Challenges —
1/ Answer these questions from the Arashiyama travel guide:
(a) Where in greater Kyoto does Arashiyama sit?
(b) What two things is Arashiyama famous for?
(c) How much does it cost to rent a bike outside the Arashiyama train stations?
2/ Pick up the Arashiyama travel guide right after its last line and keep writing.

Source document —
Just a short train ride from Gion or Kyoto Station, Arashiyama (嵐山) is a small sub-section of greater Kyoto, tucked into the base of the city’s western mountains. Famous for the bamboo forest walk and the docile macaque monkeys that live in the mountain top park, Arashiyama has always been a popular destination for tourists. For good reason!, It’s absolutely lovely!
If you can spare the time, I recommend renting a bike (Kyoto Bike Rental) from your hostel or local bike shop and making our way to Arashiyama by bike. Japan’s bike infrastructure is world-class with bike lanes on the major thoroughfare sidewalks and park paths. Or you may find yourself pleasantly lost along the way in the narrow neighborhood streets of Kyoto filled with traditional shops and restaurants other tourists are unlikely to discover. Those who feel less comfortable can rent a bike outside the Arashiyama train stations for 1000 Yen, or $10 US dollars.
Sights to see in Arashiyama, Kyoto
- Bamboo Forest Walk (Jump To)
- Macaque Monkey Park Iwatayama (Jump To)
- Arashiyama Temples & Shrines (Jump To)
- Local Shops & Markets (Jump To)
- Directions to Arashiyama (Train & Bike – Jump To)

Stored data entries

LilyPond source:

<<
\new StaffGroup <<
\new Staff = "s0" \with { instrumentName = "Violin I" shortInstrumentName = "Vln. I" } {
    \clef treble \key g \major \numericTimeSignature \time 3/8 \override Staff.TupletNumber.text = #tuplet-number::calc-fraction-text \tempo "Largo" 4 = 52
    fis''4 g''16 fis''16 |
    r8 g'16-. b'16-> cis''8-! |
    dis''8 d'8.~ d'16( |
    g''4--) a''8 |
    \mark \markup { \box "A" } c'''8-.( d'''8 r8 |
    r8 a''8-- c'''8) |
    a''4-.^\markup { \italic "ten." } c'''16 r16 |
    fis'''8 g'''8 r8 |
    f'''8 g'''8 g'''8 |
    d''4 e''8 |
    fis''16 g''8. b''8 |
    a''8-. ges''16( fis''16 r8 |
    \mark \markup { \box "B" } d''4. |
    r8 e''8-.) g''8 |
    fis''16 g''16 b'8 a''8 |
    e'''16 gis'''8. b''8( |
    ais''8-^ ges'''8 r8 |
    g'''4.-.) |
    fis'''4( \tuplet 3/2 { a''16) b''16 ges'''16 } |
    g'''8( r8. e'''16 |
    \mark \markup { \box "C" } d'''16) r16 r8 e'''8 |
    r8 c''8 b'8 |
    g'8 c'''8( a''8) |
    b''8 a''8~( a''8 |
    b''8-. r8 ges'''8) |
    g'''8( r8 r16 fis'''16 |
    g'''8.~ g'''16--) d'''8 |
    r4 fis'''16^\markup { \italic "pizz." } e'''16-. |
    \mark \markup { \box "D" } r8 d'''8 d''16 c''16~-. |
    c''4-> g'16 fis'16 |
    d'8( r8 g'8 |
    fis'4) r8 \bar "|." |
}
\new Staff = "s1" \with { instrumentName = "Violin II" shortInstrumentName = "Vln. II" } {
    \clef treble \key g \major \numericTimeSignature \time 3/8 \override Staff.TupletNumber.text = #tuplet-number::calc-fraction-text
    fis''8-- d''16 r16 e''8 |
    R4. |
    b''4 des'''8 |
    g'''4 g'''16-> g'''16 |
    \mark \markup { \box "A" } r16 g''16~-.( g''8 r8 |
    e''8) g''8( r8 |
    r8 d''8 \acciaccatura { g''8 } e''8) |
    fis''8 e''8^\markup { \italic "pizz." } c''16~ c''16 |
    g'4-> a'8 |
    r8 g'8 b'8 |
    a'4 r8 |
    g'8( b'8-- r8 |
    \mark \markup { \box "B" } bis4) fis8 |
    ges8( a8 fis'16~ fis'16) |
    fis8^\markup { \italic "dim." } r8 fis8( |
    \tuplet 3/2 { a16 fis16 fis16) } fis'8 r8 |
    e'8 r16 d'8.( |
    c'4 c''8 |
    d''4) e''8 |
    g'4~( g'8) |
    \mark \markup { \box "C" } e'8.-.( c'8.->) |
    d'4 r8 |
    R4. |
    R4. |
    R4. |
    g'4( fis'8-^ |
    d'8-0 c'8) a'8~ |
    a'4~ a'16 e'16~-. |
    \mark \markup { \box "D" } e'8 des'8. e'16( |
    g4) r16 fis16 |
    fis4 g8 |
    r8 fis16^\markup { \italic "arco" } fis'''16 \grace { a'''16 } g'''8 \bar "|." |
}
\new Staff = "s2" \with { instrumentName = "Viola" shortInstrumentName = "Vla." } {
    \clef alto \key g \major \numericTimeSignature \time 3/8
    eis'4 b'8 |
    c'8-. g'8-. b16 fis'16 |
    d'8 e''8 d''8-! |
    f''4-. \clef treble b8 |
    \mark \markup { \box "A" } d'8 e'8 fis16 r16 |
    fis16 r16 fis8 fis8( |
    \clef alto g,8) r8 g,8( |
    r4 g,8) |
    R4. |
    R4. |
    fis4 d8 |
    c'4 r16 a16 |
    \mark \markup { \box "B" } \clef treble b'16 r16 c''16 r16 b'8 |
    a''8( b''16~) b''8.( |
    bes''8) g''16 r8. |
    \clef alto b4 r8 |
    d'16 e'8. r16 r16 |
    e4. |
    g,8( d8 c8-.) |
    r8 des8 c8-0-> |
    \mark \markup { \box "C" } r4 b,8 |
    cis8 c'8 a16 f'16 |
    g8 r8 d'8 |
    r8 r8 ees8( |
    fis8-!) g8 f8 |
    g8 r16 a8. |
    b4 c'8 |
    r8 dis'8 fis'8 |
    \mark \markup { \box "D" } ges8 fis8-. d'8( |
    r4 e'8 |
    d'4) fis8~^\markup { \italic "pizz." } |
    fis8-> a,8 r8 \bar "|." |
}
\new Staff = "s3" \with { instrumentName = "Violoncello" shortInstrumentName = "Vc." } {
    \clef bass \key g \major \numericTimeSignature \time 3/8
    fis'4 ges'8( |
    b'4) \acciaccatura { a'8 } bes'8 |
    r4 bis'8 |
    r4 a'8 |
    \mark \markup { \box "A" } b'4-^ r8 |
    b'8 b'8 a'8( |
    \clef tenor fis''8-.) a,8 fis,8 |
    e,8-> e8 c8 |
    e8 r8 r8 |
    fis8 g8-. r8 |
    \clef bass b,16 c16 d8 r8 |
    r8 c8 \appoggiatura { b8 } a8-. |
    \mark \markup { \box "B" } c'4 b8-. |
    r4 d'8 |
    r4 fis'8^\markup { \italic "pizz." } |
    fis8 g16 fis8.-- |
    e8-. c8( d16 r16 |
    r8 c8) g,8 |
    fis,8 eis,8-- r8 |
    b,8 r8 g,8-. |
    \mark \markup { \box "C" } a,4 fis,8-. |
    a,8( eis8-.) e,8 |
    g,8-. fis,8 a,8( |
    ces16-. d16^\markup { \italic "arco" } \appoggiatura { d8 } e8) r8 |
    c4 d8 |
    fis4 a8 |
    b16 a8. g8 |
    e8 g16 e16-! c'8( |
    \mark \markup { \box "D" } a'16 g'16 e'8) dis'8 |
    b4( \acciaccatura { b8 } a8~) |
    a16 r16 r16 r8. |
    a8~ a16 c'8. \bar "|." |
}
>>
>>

Answers to the exercise —
1/
(a) It is tucked into the base of the city's western mountains.
(b) The bamboo forest walk and the docile macaque monkeys that live in the mountain top park.
(c) 1000 Yen, or $10 US dollars.

2/
Bamboo Groves & Forest Walk
A short stretch of forest lined with bamboo stalks, just north of the Arashiyama Park-Kameyama Area which you can find by walking west along the riverfront along the northern bank. It’s an extremely popular spot for photo taking, so expect lots of people during prime daytime hours.
Monkey Park Iwatayama (嵐山モンキーパーク)
The entrance is just off the southern bank of the river as you cross the main ‘Togetsu-kyo’ Bridge. It’s a short walk uphill to the top of Mt. Arashiyama. You can enjoy the many signs along the way leading to the monkey park, very kid friendly. The view is covered by thick forest canopy in places, however as you approach the top the view is quite fantastic!
Travellers may have mixed feelings about monkeys as tourist attractions, as many groups become dependant on either being fed or stealing food from tourists. Aggravated monkeys can be straight up dangerous to people or mistreated by tourists and locals. Do you have any bad monkey experiences? Comment below
However the troop of Japanese Macaque Monkeys in Arashiyama are hilariously Japanese: Calm, well-mannered and fond of rice crackers… A snack I found similar to oat cakes in terms of bland taste. Walking among the monkeys is free and for 550 Yen, you can enter a little hut and feed the monkeys. Closes at 4:30pm.
Check out the official website here.
Arashiyama Temples & Shrines Official Websites
- Hogon-In Temple & Garden
- Tenryu-ji Temple & Sogenchi Gardens
- Daikaku-Ji Temple
- Seiryo-ji Temple (Japanese Link)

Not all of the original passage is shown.